___ DATASET ENTRIES

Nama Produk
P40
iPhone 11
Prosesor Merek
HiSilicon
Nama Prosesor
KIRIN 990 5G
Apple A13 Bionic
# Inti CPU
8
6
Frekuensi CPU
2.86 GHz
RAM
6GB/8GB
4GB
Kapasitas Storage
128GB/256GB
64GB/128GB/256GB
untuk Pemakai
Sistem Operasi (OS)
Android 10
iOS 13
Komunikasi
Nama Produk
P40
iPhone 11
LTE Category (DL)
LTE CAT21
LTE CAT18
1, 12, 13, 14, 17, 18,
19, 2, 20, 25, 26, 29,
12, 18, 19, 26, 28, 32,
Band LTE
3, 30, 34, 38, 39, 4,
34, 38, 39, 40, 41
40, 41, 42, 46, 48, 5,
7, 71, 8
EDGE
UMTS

______
___ DATASET ENTRIES

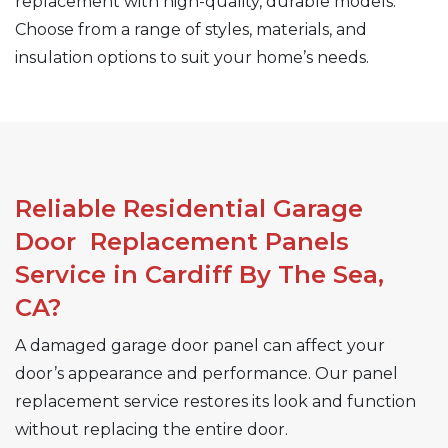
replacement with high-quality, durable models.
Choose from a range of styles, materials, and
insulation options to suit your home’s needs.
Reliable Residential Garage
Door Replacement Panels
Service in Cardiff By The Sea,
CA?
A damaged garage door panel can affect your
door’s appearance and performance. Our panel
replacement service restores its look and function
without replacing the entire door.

______

» WORK INSTRUCTION
From the listing, reproduce every line where the word "your" is present.

» EXERCISE RESULT
insulation options to suit your home’s needs.
A damaged garage door panel can affect your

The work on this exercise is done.